The writing itself has many details that are described in such a way as to make this world feel quite real. The idea of Norse and Scandinavian deities, for one, adds a level of reality to the mystery of the Fylking. The details of Melisande’s knitting, the daily troubles of Othin’s work, and even Arcmael’s… well, everything, really. His conversations, his convictions, his mental state, all described very well. Take note of the details, dear reader. They are, actually, quite important. I won’t tell you which ones, though, because that ruins the fun.

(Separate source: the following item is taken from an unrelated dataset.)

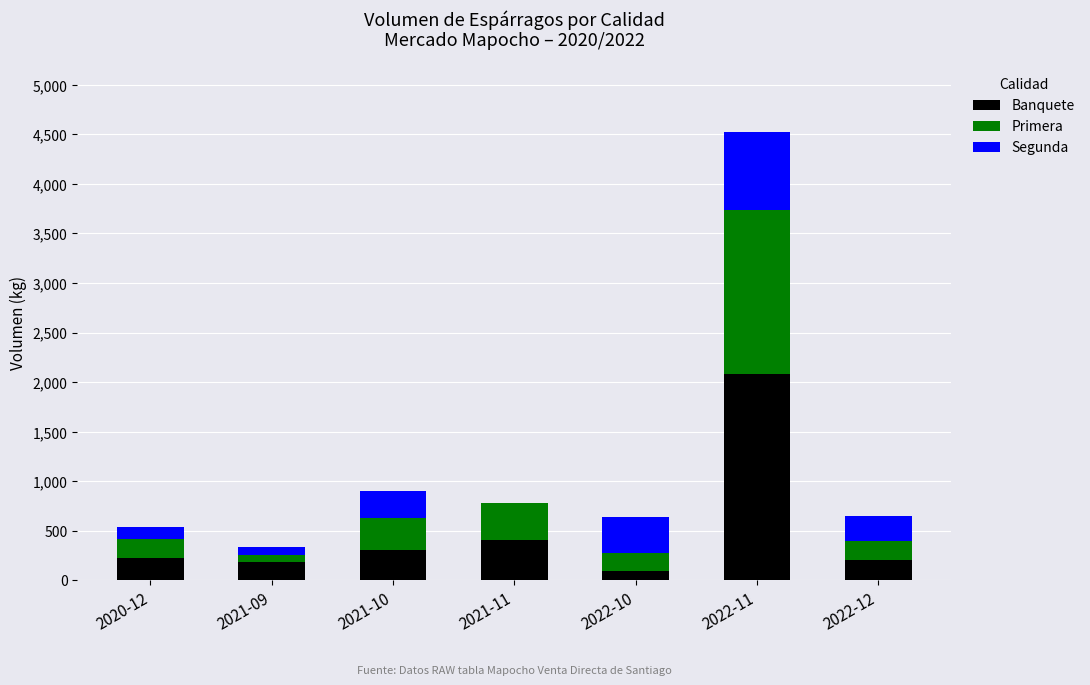

At which category is the sum across all series the highest?

2022-11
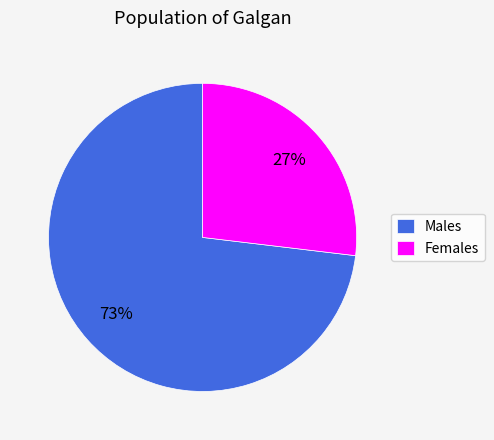

True or false: Females accounts for 41% of the total.

False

After the richness of the details and the torture that is the characters’ reality, we come to the end. Spoilers, Othin and Melisande actually manage to interact with one another. Arcmael turns out to have a very important role to play. But then… aaaaaggghhhhh. It’s all quite dramatic, I assure you. The author has a very good purpose in doing things the way that she has, but my goodness. Okay, okay, I know. Book one is always going to end in a flurry of drama and excitement. But really! You could give a reader a break! (Actually, the ending is really well done and as a writer I wish I could have done something quite so, well, stunning.)
Honestly, I don’t really have much in the way of critique here. The Fylking were perhaps my least favourite part of the novel simply because their crypticness could have easily caused more problems than otherwise. I think that was rather the point, though. The characters were well done, they had lovely developmental arcs, the worldbuilding was thorough and pulled me in right from the beginning. Yes, the plot and characters did drive me a bit crazy at points. Yes, the ending was a cliffhanger that had me startling the cat. But those things are what make a lovely book. I suppose my main issue with the book is that there are so many questions left unanswered. But that is what book two is for, no?
On the whole, Outpost is a really good read that I would highly recommend to anyone interested in epic fantasy with characters that just about jump out of the book. On to book two!